### [Data shown]
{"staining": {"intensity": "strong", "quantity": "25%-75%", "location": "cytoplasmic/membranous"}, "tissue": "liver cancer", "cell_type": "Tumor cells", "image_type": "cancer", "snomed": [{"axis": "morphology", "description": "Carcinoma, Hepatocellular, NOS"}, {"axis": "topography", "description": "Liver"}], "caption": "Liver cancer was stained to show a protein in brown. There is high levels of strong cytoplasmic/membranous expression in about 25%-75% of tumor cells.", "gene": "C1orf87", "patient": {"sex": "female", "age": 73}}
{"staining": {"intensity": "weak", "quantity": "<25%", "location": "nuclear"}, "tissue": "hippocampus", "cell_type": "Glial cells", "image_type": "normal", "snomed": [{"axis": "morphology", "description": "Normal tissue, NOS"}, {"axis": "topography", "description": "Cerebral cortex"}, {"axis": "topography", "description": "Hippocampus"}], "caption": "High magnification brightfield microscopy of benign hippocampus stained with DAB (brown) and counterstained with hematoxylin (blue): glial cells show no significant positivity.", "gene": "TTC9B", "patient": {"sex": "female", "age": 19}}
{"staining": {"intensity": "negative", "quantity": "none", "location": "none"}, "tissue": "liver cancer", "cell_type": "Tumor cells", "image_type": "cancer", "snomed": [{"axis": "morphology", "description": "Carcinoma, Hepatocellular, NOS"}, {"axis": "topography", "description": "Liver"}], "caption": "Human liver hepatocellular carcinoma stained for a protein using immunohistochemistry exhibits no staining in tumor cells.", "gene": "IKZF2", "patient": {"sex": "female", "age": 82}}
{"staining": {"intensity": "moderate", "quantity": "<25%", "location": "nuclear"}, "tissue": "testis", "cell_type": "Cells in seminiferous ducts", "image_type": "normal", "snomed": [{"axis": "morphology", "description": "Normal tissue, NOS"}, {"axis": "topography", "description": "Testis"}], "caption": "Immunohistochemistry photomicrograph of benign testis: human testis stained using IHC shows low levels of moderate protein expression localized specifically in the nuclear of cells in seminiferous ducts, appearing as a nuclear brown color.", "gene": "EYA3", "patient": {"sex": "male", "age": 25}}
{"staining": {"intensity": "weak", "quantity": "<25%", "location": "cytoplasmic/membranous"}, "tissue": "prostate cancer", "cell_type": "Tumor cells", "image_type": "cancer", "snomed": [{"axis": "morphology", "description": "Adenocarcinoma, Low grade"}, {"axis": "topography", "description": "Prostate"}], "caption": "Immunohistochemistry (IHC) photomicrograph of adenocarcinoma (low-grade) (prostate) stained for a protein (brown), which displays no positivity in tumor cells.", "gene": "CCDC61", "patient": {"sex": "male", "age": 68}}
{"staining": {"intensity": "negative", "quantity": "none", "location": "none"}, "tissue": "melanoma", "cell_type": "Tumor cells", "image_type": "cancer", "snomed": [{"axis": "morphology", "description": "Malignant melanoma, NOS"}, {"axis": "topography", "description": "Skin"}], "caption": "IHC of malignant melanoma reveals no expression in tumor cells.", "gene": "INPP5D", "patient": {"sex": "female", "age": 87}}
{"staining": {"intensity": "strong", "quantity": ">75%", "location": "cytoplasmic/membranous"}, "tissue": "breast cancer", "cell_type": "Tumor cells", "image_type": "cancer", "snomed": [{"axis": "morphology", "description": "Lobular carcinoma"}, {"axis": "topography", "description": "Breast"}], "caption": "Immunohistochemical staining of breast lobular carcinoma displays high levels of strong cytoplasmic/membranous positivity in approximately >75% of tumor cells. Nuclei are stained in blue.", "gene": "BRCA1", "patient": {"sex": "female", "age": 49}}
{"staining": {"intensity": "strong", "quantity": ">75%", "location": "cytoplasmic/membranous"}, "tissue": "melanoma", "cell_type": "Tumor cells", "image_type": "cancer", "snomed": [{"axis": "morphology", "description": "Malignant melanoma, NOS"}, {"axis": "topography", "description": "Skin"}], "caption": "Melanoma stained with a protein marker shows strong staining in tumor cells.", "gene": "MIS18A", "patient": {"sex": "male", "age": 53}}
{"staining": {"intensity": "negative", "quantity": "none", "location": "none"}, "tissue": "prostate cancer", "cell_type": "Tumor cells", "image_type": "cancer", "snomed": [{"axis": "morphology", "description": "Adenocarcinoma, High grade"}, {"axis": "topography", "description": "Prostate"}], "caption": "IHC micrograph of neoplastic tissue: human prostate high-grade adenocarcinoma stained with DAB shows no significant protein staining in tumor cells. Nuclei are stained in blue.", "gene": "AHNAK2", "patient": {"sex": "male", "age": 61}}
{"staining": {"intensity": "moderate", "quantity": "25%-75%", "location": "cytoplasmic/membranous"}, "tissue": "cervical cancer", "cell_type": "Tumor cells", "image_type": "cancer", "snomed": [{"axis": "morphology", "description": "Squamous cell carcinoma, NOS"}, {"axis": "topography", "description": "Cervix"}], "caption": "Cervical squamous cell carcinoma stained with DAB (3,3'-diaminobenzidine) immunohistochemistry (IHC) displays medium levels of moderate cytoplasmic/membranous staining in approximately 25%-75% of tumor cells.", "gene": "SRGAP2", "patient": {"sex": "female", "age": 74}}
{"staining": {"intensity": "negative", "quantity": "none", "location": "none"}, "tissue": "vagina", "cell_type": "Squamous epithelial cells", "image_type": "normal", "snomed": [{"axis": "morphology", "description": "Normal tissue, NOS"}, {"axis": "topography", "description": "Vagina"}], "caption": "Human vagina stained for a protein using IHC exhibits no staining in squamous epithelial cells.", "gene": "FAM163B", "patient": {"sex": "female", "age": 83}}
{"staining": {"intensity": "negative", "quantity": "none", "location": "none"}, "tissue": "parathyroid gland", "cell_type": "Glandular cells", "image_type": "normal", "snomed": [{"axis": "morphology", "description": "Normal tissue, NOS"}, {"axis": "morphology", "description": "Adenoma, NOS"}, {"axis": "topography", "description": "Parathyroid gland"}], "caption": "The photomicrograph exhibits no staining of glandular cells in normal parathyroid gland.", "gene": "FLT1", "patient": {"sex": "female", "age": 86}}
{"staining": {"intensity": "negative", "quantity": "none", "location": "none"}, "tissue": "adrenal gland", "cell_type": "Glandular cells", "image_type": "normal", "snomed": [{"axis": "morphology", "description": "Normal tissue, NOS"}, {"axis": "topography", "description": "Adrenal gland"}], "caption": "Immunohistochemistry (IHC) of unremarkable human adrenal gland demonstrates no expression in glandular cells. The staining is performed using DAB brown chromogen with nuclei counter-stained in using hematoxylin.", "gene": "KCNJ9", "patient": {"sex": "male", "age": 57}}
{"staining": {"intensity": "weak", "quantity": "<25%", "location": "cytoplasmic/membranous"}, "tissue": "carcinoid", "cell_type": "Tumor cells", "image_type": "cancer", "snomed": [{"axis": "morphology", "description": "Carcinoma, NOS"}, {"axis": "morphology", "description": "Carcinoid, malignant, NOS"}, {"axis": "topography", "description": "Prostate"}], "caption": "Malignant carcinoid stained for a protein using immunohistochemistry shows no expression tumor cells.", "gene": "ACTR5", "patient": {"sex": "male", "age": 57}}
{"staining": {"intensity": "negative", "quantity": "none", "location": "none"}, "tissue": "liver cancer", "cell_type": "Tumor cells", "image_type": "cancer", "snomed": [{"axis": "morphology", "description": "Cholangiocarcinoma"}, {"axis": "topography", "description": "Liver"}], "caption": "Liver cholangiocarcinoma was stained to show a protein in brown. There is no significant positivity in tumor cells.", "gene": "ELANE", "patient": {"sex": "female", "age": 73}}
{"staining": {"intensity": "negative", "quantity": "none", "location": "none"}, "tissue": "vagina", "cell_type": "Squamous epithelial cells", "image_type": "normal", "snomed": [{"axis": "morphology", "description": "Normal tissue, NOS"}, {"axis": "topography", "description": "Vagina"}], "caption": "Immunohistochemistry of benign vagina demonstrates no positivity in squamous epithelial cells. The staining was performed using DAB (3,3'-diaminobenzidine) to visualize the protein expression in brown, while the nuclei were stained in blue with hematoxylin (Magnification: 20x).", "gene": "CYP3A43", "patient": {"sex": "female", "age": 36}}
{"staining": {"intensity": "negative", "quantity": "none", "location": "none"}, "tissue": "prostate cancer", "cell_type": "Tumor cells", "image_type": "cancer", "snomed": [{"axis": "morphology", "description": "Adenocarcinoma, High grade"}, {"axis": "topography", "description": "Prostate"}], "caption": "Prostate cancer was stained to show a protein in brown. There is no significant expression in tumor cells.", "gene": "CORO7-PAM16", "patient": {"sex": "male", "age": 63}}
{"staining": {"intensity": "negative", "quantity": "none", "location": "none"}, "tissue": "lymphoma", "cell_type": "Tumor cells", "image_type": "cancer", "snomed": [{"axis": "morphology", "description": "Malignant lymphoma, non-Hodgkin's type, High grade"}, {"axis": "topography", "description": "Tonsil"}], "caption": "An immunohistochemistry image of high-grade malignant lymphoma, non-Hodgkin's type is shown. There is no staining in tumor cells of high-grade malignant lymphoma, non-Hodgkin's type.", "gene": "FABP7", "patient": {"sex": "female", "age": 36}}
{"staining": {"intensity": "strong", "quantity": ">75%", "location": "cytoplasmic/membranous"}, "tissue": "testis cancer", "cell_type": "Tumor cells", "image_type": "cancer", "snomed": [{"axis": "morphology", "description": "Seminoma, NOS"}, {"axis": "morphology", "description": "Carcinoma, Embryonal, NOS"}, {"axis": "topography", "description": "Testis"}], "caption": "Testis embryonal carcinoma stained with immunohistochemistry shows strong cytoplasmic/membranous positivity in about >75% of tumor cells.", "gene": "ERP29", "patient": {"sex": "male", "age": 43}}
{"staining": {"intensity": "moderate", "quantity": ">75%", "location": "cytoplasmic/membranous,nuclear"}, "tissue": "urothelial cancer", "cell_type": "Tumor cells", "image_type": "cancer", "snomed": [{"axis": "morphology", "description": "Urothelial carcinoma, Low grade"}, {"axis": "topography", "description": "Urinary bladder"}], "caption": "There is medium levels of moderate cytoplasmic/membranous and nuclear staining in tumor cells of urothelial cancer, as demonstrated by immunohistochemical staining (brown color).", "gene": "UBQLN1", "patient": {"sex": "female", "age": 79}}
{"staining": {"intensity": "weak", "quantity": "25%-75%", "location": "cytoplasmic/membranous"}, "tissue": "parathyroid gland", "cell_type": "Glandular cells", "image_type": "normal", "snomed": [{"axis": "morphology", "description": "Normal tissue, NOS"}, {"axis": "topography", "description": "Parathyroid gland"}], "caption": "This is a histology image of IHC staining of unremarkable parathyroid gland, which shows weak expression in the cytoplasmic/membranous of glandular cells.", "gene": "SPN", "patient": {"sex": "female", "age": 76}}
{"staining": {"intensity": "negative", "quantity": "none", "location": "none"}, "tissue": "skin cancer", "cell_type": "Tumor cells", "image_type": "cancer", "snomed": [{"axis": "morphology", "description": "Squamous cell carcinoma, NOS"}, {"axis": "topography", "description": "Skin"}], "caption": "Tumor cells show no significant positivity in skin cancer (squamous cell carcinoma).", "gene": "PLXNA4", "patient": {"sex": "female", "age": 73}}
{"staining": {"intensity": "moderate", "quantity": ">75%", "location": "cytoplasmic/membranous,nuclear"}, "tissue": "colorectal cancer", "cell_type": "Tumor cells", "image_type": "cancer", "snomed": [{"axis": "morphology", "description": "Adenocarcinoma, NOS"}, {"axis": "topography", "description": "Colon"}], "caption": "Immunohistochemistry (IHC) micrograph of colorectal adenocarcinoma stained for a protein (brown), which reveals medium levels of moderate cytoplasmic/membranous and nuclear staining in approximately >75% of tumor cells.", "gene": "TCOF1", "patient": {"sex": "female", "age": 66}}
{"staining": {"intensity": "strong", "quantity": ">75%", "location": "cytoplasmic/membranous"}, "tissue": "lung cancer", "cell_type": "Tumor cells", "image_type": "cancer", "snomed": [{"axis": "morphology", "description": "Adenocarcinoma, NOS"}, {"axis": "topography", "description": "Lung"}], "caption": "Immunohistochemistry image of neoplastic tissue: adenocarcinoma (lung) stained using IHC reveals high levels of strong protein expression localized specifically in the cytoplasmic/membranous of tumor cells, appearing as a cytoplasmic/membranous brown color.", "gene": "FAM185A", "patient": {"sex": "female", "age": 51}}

### [Required work]
Start with the line above that contains "of malignant melanoma" and stop after the line that contains "staining of breast". Output those lines exactly, and only those.

### [Response area]
{"staining": {"intensity": "negative", "quantity": "none", "location": "none"}, "tissue": "melanoma", "cell_type": "Tumor cells", "image_type": "cancer", "snomed": [{"axis": "morphology", "description": "Malignant melanoma, NOS"}, {"axis": "topography", "description": "Skin"}], "caption": "IHC of malignant melanoma reveals no expression in tumor cells.", "gene": "INPP5D", "patient": {"sex": "female", "age": 87}}
{"staining": {"intensity": "strong", "quantity": ">75%", "location": "cytoplasmic/membranous"}, "tissue": "breast cancer", "cell_type": "Tumor cells", "image_type": "cancer", "snomed": [{"axis": "morphology", "description": "Lobular carcinoma"}, {"axis": "topography", "description": "Breast"}], "caption": "Immunohistochemical staining of breast lobular carcinoma displays high levels of strong cytoplasmic/membranous positivity in approximately >75% of tumor cells. Nuclei are stained in blue.", "gene": "BRCA1", "patient": {"sex": "female", "age": 49}}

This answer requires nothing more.